:: Input material ::

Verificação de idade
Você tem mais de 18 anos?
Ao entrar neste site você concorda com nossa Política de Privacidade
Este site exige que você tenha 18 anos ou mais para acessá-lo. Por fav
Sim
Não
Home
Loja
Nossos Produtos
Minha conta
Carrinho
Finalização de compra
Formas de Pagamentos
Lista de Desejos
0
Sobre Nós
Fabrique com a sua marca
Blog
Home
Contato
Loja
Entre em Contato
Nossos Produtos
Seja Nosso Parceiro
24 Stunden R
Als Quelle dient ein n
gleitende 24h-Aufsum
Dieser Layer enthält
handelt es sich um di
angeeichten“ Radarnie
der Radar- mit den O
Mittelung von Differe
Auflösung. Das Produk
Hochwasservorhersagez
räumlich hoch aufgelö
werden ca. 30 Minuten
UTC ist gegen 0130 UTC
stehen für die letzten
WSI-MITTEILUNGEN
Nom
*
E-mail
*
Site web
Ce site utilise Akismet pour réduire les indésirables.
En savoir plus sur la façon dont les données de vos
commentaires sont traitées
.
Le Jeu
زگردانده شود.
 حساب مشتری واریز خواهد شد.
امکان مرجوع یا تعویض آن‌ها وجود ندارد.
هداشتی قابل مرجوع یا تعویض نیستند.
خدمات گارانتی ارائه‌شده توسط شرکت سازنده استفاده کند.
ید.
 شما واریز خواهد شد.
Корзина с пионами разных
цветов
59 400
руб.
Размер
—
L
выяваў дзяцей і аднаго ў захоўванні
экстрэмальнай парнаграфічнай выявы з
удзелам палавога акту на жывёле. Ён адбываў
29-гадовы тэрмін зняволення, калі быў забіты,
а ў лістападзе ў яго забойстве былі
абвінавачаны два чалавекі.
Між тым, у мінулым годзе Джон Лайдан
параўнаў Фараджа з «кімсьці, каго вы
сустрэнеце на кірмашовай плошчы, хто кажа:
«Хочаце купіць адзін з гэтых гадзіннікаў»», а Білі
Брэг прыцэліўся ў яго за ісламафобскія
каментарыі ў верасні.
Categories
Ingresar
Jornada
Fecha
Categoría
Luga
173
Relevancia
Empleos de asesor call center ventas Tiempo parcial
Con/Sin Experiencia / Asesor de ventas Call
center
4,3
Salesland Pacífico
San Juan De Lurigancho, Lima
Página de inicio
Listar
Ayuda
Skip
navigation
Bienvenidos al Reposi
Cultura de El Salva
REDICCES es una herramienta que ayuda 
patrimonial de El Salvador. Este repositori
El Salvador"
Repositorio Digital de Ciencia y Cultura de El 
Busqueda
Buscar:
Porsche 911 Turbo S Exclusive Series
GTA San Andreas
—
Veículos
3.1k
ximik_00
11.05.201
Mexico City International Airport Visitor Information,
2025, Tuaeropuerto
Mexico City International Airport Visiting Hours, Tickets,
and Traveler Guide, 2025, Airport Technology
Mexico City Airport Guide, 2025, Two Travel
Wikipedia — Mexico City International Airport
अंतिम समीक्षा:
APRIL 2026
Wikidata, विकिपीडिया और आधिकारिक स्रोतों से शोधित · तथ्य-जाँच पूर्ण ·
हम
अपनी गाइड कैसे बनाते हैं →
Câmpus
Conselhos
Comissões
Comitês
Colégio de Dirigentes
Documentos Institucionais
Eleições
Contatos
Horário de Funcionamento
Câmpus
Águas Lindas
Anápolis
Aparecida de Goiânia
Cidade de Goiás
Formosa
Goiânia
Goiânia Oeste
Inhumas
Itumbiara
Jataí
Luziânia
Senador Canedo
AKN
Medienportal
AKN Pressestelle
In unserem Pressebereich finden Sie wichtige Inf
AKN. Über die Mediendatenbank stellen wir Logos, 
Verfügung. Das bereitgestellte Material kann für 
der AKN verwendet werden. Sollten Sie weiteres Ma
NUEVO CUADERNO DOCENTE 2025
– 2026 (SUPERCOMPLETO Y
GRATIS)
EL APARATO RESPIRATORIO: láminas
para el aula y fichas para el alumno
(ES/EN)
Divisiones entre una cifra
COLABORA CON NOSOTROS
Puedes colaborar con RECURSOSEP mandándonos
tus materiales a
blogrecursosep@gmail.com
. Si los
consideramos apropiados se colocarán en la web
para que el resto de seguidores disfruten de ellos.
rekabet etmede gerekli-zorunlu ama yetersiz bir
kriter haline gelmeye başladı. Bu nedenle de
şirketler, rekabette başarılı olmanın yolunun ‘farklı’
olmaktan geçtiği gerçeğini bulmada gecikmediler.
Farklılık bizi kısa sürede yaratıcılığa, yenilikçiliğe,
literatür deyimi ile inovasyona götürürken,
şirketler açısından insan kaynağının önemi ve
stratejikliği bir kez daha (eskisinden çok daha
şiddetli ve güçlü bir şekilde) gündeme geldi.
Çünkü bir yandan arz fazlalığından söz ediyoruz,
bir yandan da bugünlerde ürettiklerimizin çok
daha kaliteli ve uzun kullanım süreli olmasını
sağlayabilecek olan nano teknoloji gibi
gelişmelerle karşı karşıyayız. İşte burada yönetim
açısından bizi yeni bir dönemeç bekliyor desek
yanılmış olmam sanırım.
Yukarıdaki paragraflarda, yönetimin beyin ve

:::

Locate each line in the records above that contains the string "Cultura", matching case exactly, and copy those lines.

Response to this task:
Cultura de El Salva
Repositorio Digital de Ciencia y Cultura de El 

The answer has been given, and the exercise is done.